Chang Gyu-cheol

Personal information
- Nationality: South Korea
- Born: 11 June 1992 (age 34) Gyeonggi-do, South Korea
- Height: 1.83 m (6 ft 0 in)
- Weight: 83 kg (183 lb)

Korean name
- Hangul: 장규철
- RR: Jang Gyucheol
- MR: Chang Kyuch'ŏl

Sport
- Sport: Swimming
- Strokes: Butterfly
- Club: Gyeonggi High School

Medal record
Men's swimming
Representing South Korea
Youth Olympic Games
| Gold medal – first place | 2010 Singapore | 100 m butterfly |
| Silver medal – second place | 2010 Singapore | 50 m butterfly |
Asian Games
| Silver medal – second place | 2010 Guangzhou | 4×100 m medley |

= Chang Gyu-cheol =

South Korean swimmer (born 1992)

Chang Gyu-cheol (born June 11, 1992, in Gyeonggi-do) is a South Korean swimmer, who specialized in butterfly events. In 2010, Chang edged out South Africa's Chad le Clos by 0.18 of a second to claim a gold medal in the 100 m butterfly at the first ever Summer Youth Olympics in Singapore, posting his personal best of 53.13. He also won a silver medal, as a member of the South Korean swimming team, in the men's medley relay at the 2010 Asian Games in Guangzhou, China.

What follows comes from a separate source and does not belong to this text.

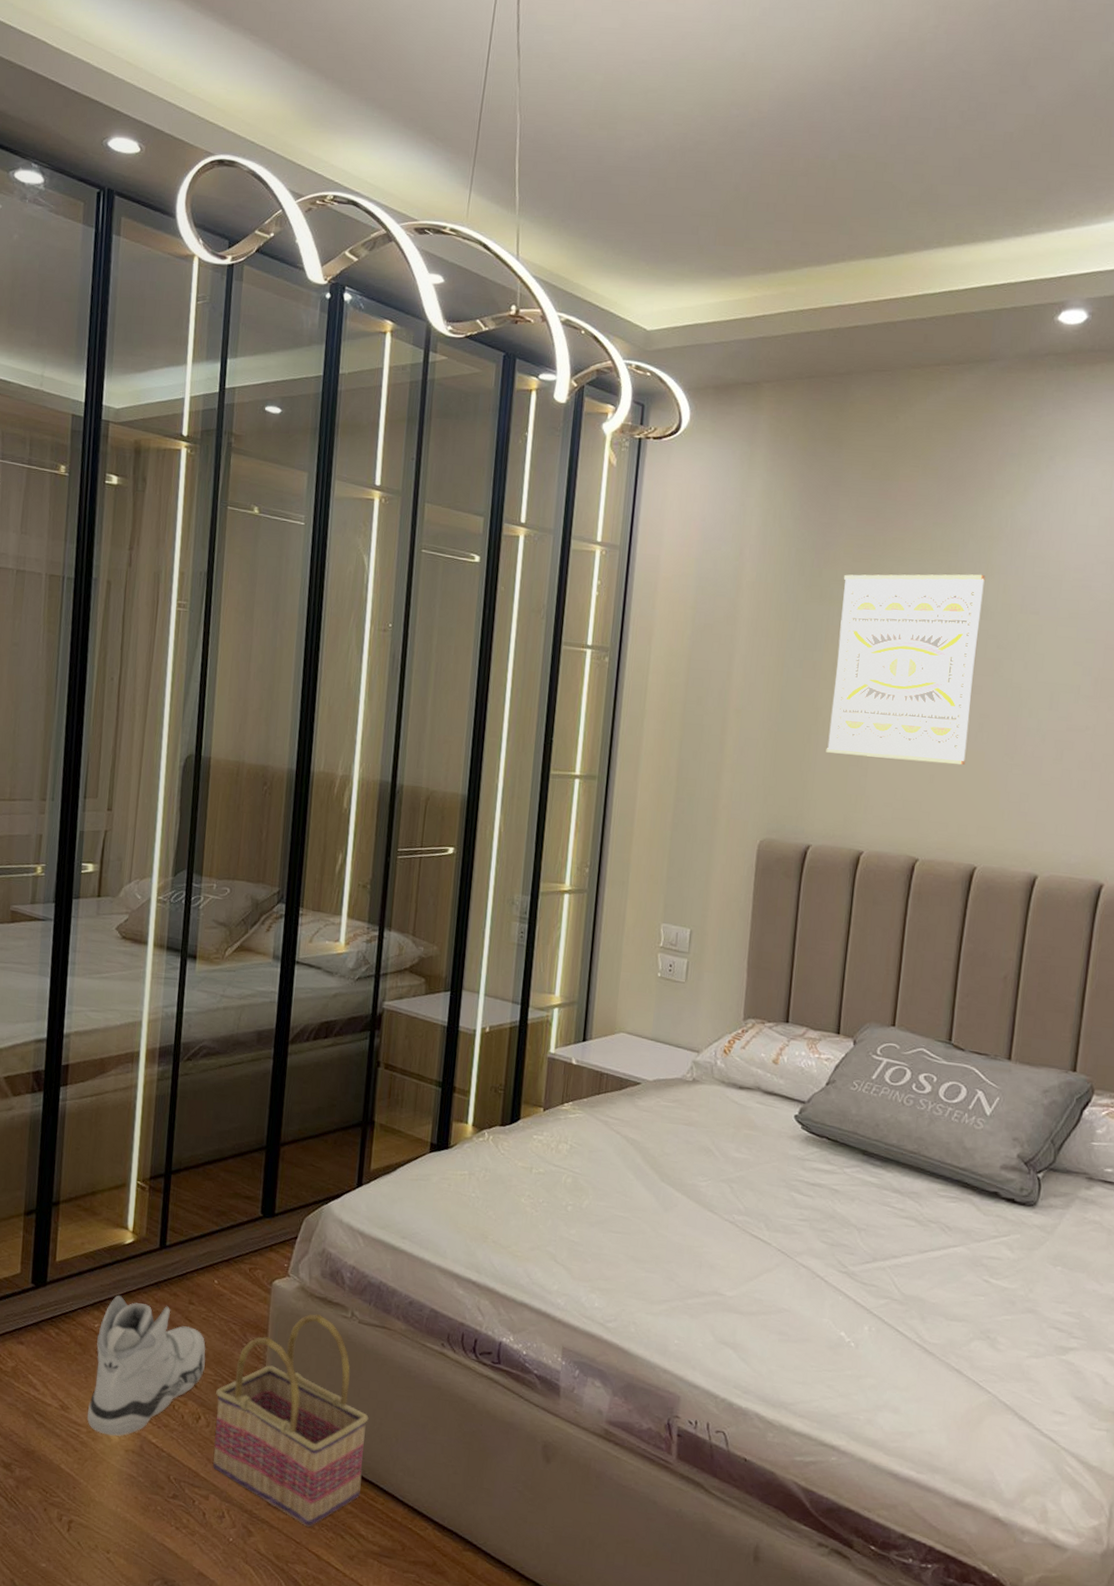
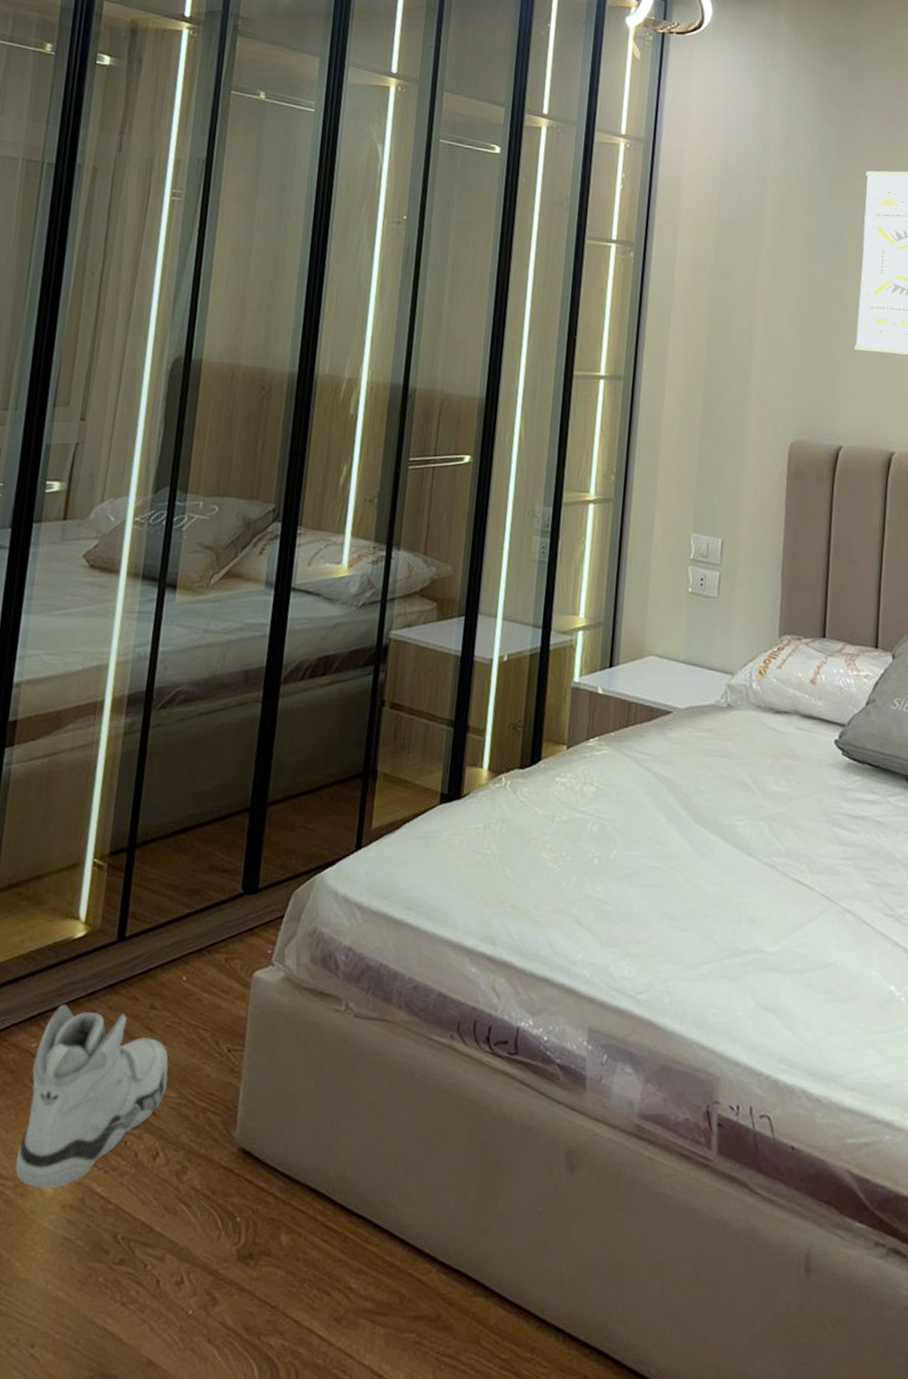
basket: present [213,1313,369,1527] -> none [171,1009,363,1285]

Chang qualified for the men's 100 m butterfly at the 2012 Summer Olympics in London, by eclipsing a FINA B-standard entry time of 52.45 seconds. He challenged seven other swimmers on the third heat, including five-time Olympian Peter Mankoč of Slovenia, freestyle relay champion Clement Lefert of France, and former Olympic finalist Ryan Pini of Papua New Guinea. Chang raced to fifth place by a hundredth of a second (0.01) behind Pini in a time of 52.69 seconds. Chang failed to advance into the semifinals, as he placed twenty-sixth overall in the preliminary heats.